ECLI:NL:GHLEE:2010:2534
Gerechtshof Leeuwarden
- Hoger beroep
- mr. Van Schuijlenburg
- mr. Hiemstra
- Rechtspraak.nl
Hoger beroep inzake proceskostenvergoeding en beroepsmatig verleende rechtsbijstand
In deze zaak gaat het om een hoger beroep tegen de beslissing van de kantonrechter van de rechtbank Arnhem, die op 18 augustus 2009 een beroep ongegrond verklaarde dat was ingesteld door de betrokkene tegen een administratieve sanctie opgelegd door de Centrale Verwerking Openbaar Ministerie. De sanctie betrof een boete van € 180,- voor het niet voldoende afstand houden en snelheidsovertreding op 10 juni 2008. De gemachtigde van de betrokkene heeft hoger beroep ingesteld en verzocht om vergoeding van proceskosten, die zij had gemaakt in het kader van deze procedure.
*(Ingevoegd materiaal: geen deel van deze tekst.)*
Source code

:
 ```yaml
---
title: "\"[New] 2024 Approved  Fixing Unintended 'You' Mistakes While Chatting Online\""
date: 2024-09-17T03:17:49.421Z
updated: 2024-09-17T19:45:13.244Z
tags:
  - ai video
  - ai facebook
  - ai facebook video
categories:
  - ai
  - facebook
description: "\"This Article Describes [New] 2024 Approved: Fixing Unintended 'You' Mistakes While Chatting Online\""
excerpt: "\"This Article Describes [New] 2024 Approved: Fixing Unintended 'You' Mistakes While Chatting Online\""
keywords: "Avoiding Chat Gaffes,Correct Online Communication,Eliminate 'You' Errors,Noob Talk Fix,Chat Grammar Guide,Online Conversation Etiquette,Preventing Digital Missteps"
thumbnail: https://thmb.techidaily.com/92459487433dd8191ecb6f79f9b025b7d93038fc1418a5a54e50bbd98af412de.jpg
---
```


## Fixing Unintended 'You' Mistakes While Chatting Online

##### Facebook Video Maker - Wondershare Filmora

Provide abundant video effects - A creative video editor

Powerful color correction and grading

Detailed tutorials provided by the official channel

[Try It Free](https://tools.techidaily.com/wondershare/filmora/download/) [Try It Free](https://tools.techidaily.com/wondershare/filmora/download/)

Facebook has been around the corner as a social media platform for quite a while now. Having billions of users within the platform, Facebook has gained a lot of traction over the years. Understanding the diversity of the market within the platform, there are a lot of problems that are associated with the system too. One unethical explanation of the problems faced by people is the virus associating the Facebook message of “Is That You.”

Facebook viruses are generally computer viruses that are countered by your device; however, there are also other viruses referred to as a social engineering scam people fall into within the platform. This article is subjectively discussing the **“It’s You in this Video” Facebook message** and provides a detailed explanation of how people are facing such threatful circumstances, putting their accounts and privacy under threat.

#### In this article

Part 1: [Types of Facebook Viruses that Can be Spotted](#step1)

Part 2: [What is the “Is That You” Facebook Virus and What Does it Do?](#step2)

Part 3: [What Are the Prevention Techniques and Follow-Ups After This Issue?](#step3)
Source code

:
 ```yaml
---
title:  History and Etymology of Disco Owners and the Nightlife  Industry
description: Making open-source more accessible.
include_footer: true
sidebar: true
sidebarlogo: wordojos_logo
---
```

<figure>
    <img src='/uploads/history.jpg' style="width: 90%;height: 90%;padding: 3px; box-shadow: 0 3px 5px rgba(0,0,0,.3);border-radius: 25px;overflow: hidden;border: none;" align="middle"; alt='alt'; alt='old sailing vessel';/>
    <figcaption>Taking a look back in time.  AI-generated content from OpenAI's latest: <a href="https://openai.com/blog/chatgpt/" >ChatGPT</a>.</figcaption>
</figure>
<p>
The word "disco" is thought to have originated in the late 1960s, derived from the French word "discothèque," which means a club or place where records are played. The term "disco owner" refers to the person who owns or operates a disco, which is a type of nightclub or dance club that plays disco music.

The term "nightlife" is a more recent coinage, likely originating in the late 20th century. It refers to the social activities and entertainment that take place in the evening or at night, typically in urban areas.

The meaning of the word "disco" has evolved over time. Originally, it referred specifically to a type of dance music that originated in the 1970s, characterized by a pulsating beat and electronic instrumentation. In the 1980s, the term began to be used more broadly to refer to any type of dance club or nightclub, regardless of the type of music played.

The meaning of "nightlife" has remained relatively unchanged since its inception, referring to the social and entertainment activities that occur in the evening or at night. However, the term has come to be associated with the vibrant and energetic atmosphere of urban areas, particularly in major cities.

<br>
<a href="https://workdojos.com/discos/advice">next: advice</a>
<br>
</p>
De advocaat-generaal heeft echter besloten om de inleidende beschikking in te trekken, waardoor de betrokkene het doel van het hoger beroep, namelijk de vernietiging van de beschikking, al had bereikt. Hierdoor had de betrokkene geen belang meer bij een uitspraak op het hoger beroep, wat leidde tot de niet-ontvankelijkheid van het hoger beroep. De gemachtigde van de betrokkene had ook verzocht om vergoeding van kosten, maar het hof oordeelde dat er geen sprake was van beroepsmatig verleende rechtsbijstand. De informatie die was verstrekt over de gemachtigde, een gecertificeerd belastingadviseur, toonde aan dat het verlenen van rechtsbijstand geen vast onderdeel was van haar taakuitoefening en dat zij niet de benodigde juridische scholing had genoten om als zodanig te worden beschouwd.
Het hof heeft daarom het verzoek om vergoeding van proceskosten afgewezen en het hoger beroep niet-ontvankelijk verklaard. Deze beslissing is genomen door mr. Van Schuijlenburg, in tegenwoordigheid van mr. Hiemstra als griffier, en is uitgesproken ter openbare zitting op 15 juni 2010.